___ Records for processing

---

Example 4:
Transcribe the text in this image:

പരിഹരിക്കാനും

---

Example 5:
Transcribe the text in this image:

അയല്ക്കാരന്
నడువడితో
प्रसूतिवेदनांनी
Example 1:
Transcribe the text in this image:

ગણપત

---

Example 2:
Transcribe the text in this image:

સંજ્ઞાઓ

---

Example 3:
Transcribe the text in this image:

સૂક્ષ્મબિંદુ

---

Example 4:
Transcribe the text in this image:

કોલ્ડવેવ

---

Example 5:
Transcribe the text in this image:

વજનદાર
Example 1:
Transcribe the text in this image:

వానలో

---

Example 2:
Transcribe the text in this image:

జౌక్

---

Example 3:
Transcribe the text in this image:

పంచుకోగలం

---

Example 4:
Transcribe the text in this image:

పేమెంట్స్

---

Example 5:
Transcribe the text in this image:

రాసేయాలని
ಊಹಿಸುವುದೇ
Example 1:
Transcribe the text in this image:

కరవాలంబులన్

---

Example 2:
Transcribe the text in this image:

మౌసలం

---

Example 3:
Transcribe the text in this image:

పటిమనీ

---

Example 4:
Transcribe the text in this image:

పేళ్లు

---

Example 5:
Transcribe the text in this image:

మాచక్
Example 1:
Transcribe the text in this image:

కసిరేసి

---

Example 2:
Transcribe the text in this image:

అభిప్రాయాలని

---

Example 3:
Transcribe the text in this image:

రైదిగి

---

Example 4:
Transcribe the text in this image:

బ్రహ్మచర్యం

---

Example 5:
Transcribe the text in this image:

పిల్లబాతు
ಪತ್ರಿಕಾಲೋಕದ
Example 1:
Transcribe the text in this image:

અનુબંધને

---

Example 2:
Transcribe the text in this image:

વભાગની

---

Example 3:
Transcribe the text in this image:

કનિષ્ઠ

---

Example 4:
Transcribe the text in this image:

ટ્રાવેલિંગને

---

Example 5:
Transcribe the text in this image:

______

--- What you should do ---
Return the records given above in their entirety, word for word.

--- Exercise output ---
---

Example 4:
Transcribe the text in this image:

പരിഹരിക്കാനും

---

Example 5:
Transcribe the text in this image:

അയല്ക്കാരന്
నడువడితో
प्रसूतिवेदनांनी
Example 1:
Transcribe the text in this image:

ગણપત

---

Example 2:
Transcribe the text in this image:

સંજ્ઞાઓ

---

Example 3:
Transcribe the text in this image:

સૂક્ષ્મબિંદુ

---

Example 4:
Transcribe the text in this image:

કોલ્ડવેવ

---

Example 5:
Transcribe the text in this image:

વજનદાર
Example 1:
Transcribe the text in this image:

వానలో

---

Example 2:
Transcribe the text in this image:

జౌక్

---

Example 3:
Transcribe the text in this image:

పంచుకోగలం

---

Example 4:
Transcribe the text in this image:

పేమెంట్స్

---

Example 5:
Transcribe the text in this image:

రాసేయాలని
ಊಹಿಸುವುದೇ
Example 1:
Transcribe the text in this image:

కరవాలంబులన్

---

Example 2:
Transcribe the text in this image:

మౌసలం

---

Example 3:
Transcribe the text in this image:

పటిమనీ

---

Example 4:
Transcribe the text in this image:

పేళ్లు

---

Example 5:
Transcribe the text in this image:

మాచక్
Example 1:
Transcribe the text in this image:

కసిరేసి

---

Example 2:
Transcribe the text in this image:

అభిప్రాయాలని

---

Example 3:
Transcribe the text in this image:

రైదిగి

---

Example 4:
Transcribe the text in this image:

బ్రహ్మచర్యం

---

Example 5:
Transcribe the text in this image:

పిల్లబాతు
ಪತ್ರಿಕಾಲೋಕದ
Example 1:
Transcribe the text in this image:

અનુબંધને

---

Example 2:
Transcribe the text in this image:

વભાગની

---

Example 3:
Transcribe the text in this image:

કનિષ્ઠ

---

Example 4:
Transcribe the text in this image:

ટ્રાવેલિંગને

---

Example 5:
Transcribe the text in this image:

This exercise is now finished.